Research Article  |   March 2019
Handgrip Strength: A Comparison of Values Obtained From the NHANES and NIH Toolbox Studies
Author Affiliations
  • Richard W. Bohannon, DPT, EdD, PT, is Professor, Department of Physical Therapy, College of Pharmacy and Health Sciences, Campbell University, Buies Creek, NC.
  • Ying-Chih Wang, PhD, OTR/L, is Associate Professor, Department of Occupational Science and Technology, University of Wisconsin–Milwaukee; wang52@uwm.edu
  • Sheng-Che Yen, PhD, PT, is Assistant Professor, Department of Physical Therapy, Northeastern University, Boston, MA.
  • Kimberly A. Grogan, MS, OTR/L, is Clinician, Northern Suburban Special Education District, Highland Park, IL.
Article Information
Hand and Upper Extremity / Research Articles
Research Article   |   March 2019
Handgrip Strength: A Comparison of Values Obtained From the NHANES and NIH Toolbox Studies
American Journal of Occupational Therapy, March 2019, Vol. 73, 7302205080p1-7302205080p9. doi:10.5014/ajot.2019.029538
American Journal of Occupational Therapy, March 2019, Vol. 73, 7302205080p1-7302205080p9. doi:10.5014/ajot.2019.029538
Abstract

Importance: Handgrip dynamometry is probably the most commonly used method to characterize overall human muscle strength.

Objective: To compare and summarize grip strength measurements obtained from two population-based studies.

Design: Secondary data analysis.

Setting and Participants: Data from (1) the 2011–2014 National Health and Nutrition Examination Survey (NHANES) with 13,918 participants and (2) the 2011 normative phase of the National Institutes of Health (NIH) Toolbox project with 3,594 participants.

Outcomes and Measures: The NHANES values used were the mean and best of three trials; the NIH Toolbox value used was the one maximum trial after a practice trial.

Results: General linear model analysis revealed that values obtained from the NIH Toolbox differed from NHANES best values but not from NHANES mean values.
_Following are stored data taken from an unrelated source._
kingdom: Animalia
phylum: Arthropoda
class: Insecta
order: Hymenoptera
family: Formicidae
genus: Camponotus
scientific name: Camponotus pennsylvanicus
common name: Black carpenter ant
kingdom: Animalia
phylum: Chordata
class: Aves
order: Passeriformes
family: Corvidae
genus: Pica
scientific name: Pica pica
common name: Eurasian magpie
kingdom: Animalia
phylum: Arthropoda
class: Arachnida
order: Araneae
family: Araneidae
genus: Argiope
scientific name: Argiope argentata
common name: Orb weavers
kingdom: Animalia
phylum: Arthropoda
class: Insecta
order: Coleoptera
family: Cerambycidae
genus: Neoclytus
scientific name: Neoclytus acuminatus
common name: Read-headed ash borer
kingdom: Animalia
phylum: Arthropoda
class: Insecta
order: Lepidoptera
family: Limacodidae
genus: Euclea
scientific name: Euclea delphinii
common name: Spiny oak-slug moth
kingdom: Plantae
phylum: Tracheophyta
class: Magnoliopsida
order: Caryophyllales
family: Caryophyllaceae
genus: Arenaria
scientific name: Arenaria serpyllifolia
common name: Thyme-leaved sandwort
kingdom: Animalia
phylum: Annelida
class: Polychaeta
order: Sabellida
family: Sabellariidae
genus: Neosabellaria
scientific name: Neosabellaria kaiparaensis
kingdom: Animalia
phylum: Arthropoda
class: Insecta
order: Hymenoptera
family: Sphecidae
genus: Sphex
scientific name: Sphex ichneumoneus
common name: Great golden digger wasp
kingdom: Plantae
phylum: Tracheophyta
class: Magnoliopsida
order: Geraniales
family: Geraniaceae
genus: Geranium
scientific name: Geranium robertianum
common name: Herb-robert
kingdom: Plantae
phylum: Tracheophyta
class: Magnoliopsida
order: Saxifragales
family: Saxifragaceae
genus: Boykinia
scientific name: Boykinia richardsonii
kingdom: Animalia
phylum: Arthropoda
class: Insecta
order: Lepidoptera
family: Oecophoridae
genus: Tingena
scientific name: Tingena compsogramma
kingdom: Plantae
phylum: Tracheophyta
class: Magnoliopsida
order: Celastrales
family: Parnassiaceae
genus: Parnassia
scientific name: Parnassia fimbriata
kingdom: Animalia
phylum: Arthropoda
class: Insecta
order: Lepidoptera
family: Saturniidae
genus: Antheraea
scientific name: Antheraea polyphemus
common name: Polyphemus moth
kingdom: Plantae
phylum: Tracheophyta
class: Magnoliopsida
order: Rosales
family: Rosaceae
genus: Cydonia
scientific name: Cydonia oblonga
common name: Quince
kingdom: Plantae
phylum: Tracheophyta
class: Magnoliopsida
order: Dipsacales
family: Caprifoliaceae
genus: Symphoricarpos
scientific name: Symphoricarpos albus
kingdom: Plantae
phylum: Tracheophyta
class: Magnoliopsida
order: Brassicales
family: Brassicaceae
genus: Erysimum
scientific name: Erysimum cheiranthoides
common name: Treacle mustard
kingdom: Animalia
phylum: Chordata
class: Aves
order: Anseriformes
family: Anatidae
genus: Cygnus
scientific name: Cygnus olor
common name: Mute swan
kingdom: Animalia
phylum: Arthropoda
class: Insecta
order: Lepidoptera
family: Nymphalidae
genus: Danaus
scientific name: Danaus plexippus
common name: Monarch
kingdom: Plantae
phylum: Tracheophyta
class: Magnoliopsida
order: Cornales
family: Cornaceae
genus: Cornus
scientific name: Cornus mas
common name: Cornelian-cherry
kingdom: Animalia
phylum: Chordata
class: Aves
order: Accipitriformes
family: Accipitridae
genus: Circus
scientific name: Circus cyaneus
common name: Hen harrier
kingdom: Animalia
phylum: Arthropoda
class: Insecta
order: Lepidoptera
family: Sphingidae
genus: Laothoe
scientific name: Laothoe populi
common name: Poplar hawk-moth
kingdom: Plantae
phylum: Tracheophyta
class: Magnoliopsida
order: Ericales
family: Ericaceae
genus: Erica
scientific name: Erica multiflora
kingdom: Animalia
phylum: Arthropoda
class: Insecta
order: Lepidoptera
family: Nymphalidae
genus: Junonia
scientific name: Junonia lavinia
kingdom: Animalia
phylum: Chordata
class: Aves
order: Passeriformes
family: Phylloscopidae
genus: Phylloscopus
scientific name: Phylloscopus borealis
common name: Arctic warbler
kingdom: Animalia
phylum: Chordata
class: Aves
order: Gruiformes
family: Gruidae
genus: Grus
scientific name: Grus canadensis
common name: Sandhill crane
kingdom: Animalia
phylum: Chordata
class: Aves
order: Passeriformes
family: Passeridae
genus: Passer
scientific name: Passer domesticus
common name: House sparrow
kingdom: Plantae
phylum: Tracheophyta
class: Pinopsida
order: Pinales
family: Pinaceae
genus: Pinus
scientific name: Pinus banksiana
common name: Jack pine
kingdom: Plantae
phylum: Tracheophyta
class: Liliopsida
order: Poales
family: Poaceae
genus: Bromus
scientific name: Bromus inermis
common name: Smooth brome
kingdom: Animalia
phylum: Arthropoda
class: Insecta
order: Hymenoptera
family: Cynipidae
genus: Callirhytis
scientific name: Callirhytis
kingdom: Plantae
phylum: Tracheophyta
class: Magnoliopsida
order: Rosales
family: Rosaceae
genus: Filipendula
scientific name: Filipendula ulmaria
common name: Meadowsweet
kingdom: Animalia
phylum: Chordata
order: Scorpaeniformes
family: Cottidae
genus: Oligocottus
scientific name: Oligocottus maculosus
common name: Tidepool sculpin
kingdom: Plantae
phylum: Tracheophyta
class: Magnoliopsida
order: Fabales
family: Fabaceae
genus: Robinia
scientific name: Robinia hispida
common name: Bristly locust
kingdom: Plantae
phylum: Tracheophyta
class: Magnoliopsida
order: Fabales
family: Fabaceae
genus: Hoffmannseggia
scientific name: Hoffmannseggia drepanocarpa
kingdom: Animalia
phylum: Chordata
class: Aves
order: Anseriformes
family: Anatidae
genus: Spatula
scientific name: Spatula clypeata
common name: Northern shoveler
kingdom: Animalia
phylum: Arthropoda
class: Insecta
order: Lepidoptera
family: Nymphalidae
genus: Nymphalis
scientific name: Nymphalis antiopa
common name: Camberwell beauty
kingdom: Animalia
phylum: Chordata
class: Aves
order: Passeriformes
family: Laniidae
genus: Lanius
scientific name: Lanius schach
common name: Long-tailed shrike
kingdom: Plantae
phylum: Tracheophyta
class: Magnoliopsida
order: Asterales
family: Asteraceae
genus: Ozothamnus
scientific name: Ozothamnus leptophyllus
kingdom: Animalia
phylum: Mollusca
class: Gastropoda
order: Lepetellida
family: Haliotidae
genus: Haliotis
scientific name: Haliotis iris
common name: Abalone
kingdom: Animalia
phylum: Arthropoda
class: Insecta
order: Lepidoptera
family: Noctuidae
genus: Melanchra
The analysis also indicated, regardless of the values used, that grip strength differed significantly between dominant and nondominant sides, males and females, and age groups. We provide updated reference values for handgrip strength.

Conclusions and Relevance: On the basis of these analyses, we summarize grip strength measures obtained from the NHANES and NIH Toolbox for side, gender, and age group strata. Reference values are essential to assist in the interpretation of testing results and clinical decision making.